=== GEKOZEN FRAGMENT ===
******

(Lat. modus = wijze, manier),
1° Een tijdelijk, voorbijgaand gebruik; meestal echter is de beteekenis beperkt tot de manier van zich te kleeden (heerenmode, damesmode); zij regelt snit, stof, kleur en versiering van de kleederdracht.
Het is niet ongeoorloofd de m. te volgen, zoolang de manier van zich te kleeden redelijk blijft, de gezondheid niet schaadt en de regels der zedigheid niet krenkt (➝ Kleeding, sub I A en B). Een onzedige m. invoeren, waar zij niet bestaat, de onzedelijkheid vermeerderen door een nieuwe, ver gaande gewaagdheid, is zware zonde. Enkel de gewoonte volgen, wanneer deze algemeen is geworden, zich kleeden zooals alle vrouwen, ook de fatsoenlijkste, het doen, zal haast altijd toegelaten zijn, op voorwaarde dat de m. niet overdreven is en niet rechtstreeks tot kwaad aanleiding geeft. De gewoonte vermindert de verleidende kracht der toiletten, neemt haar echter niet geheel weg. Daarom waarschuwden de pausen en de bisschoppen tegen de huidige, dikwijls onzedige vrouwenmode. Zie onder ➝ Kleeding (I B), waar men o.a. de voorschriften der Ned. bisschoppen aangeduid vindt.
Lit.: overvloedige aanduidingen bij A. Janssen, Mode en Dans (Davidsfonds, Keurboeken, nr. 10, 1933).
2° In de geologie is m. de in procenten uitgedrukte werkelijke mineralogische samenstelling van een gesteente. De in de m. voorkomende mineralen verdeelt men in twee groepen: defelsische, d. z. veldspaten en hun plaatsvervangers en kwarts, en de mafische of mafieten, d. z. de donkere mineralen als augieten en hoomblenden, glimmers, olivijn en ertsen. De terminologie is afkomstig uit het ➝ C.I.P.W.-stelsel. ➝ Stollingsgesteenten.

******

Schrijf uit de tekst over mode letterlijk het stuk over tussen "Het is niet" en "bisschoppen aangeduid vindt.", beide inbegrepen.

Opgeslagen gegevens:
******

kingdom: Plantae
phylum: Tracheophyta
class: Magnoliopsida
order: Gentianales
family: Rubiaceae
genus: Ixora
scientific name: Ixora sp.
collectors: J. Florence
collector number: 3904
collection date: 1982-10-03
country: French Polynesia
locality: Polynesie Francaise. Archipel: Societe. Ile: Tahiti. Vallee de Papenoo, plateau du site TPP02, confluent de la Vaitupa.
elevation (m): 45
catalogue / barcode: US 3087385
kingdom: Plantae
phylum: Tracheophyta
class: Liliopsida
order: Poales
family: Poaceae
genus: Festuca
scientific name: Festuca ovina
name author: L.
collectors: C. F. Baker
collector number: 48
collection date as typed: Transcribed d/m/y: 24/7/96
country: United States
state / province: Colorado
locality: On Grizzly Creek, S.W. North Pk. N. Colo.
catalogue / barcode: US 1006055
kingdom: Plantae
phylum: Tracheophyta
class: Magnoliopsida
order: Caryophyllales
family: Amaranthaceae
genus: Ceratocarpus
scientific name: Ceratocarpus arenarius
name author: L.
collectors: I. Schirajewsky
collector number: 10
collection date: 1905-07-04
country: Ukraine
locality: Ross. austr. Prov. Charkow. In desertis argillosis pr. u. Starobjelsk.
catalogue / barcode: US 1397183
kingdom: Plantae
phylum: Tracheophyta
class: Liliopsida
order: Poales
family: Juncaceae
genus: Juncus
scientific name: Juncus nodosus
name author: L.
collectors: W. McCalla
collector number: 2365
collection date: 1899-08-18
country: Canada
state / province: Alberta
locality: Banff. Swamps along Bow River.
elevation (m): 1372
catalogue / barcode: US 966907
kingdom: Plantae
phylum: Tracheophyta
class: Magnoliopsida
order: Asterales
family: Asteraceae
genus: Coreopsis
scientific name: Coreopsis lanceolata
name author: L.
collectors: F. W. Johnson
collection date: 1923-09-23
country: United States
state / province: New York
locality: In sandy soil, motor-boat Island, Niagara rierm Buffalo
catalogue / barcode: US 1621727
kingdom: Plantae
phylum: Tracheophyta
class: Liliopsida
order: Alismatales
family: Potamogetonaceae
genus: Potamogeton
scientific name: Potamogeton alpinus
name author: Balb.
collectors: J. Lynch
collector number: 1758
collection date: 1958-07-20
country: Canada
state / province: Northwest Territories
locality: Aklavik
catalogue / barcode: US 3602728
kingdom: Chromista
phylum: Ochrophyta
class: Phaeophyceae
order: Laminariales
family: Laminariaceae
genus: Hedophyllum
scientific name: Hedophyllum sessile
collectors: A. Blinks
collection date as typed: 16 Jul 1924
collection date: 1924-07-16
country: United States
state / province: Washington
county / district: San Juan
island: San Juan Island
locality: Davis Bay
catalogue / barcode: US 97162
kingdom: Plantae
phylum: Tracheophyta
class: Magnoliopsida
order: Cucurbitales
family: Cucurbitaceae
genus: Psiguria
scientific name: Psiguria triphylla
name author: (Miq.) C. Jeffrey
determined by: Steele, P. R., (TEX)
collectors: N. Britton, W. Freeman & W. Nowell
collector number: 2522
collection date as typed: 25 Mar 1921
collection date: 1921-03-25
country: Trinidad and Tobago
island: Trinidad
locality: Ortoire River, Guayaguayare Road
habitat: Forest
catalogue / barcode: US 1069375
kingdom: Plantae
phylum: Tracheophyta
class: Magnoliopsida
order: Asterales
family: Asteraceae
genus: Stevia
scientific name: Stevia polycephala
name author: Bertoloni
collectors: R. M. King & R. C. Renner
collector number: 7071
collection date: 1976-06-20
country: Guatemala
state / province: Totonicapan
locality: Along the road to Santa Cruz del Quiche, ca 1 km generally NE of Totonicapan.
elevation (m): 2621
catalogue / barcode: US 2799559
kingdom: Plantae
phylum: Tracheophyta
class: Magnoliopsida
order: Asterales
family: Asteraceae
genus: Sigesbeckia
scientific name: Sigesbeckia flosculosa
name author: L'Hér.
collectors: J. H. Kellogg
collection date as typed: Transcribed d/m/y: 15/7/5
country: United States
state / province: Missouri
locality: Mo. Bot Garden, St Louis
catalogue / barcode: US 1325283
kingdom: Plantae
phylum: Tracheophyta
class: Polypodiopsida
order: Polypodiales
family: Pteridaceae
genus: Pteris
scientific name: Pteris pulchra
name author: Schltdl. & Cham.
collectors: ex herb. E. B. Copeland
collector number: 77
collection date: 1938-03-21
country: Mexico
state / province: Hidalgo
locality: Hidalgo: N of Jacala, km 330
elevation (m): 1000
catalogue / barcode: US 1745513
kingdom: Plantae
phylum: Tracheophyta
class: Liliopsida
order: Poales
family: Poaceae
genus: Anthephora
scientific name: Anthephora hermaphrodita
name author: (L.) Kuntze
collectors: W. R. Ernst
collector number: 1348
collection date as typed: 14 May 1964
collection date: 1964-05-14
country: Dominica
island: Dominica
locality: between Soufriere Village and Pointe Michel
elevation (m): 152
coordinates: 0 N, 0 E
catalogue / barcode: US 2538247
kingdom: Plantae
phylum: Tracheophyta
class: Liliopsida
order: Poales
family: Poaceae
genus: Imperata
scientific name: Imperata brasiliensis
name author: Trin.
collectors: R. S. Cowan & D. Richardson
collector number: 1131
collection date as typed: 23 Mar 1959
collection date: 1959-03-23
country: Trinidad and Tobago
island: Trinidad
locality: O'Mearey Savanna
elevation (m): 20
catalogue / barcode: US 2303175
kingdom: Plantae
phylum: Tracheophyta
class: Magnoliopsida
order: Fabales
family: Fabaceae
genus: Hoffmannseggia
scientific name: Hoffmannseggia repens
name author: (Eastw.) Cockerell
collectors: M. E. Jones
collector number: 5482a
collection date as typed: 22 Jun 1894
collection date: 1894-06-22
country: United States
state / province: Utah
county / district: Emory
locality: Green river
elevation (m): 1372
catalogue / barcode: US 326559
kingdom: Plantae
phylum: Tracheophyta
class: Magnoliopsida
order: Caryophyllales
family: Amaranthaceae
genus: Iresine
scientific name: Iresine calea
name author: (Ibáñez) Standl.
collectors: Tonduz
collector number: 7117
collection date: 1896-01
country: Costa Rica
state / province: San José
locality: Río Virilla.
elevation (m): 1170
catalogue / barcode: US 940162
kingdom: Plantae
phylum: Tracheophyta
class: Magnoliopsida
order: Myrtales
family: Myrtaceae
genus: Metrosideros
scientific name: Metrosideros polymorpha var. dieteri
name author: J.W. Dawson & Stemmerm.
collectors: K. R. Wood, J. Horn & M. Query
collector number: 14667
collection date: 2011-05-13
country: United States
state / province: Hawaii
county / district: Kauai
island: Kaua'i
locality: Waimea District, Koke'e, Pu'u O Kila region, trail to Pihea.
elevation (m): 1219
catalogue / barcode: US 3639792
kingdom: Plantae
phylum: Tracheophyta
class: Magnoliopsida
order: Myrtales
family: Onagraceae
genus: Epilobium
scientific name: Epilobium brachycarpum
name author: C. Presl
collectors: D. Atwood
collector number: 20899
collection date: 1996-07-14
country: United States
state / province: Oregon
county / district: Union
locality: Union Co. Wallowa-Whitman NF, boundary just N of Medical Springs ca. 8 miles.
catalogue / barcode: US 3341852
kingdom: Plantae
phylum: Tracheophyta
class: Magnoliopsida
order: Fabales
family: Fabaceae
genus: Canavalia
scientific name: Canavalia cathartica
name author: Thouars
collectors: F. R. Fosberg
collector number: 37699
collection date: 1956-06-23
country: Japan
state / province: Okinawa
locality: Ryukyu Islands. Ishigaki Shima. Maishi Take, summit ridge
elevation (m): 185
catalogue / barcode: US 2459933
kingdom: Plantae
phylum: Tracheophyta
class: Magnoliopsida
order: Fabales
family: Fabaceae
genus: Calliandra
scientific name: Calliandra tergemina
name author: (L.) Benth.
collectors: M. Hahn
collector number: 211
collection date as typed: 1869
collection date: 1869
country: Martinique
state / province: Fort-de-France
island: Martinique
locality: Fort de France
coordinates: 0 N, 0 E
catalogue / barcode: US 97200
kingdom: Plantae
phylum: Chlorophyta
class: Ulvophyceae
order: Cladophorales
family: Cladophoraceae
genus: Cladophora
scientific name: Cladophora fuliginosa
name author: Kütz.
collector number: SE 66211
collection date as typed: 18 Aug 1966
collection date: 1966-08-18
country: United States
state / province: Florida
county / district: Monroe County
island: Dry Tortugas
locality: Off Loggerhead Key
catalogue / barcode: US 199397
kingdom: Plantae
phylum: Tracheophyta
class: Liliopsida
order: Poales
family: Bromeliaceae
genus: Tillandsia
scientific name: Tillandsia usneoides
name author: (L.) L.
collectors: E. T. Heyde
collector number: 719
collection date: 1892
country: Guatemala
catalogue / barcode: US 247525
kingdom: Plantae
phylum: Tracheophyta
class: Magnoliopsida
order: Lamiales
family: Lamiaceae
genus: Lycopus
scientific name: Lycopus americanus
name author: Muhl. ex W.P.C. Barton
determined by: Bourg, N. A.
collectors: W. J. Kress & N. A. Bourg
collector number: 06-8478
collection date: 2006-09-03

******

=== ANTWOORD ===
Het is niet ongeoorloofd de m. te volgen, zoolang de manier van zich te kleeden redelijk blijft, de gezondheid niet schaadt en de regels der zedigheid niet krenkt (➝ Kleeding, sub I A en B). Een onzedige m. invoeren, waar zij niet bestaat, de onzedelijkheid vermeerderen door een nieuwe, ver gaande gewaagdheid, is zware zonde. Enkel de gewoonte volgen, wanneer deze algemeen is geworden, zich kleeden zooals alle vrouwen, ook de fatsoenlijkste, het doen, zal haast altijd toegelaten zijn, op voorwaarde dat de m. niet overdreven is en niet rechtstreeks tot kwaad aanleiding geeft. De gewoonte vermindert de verleidende kracht der toiletten, neemt haar echter niet geheel weg. Daarom waarschuwden de pausen en de bisschoppen tegen de huidige, dikwijls onzedige vrouwenmode. Zie onder ➝ Kleeding (I B), waar men o.a. de voorschriften der Ned. bisschoppen aangeduid vindt.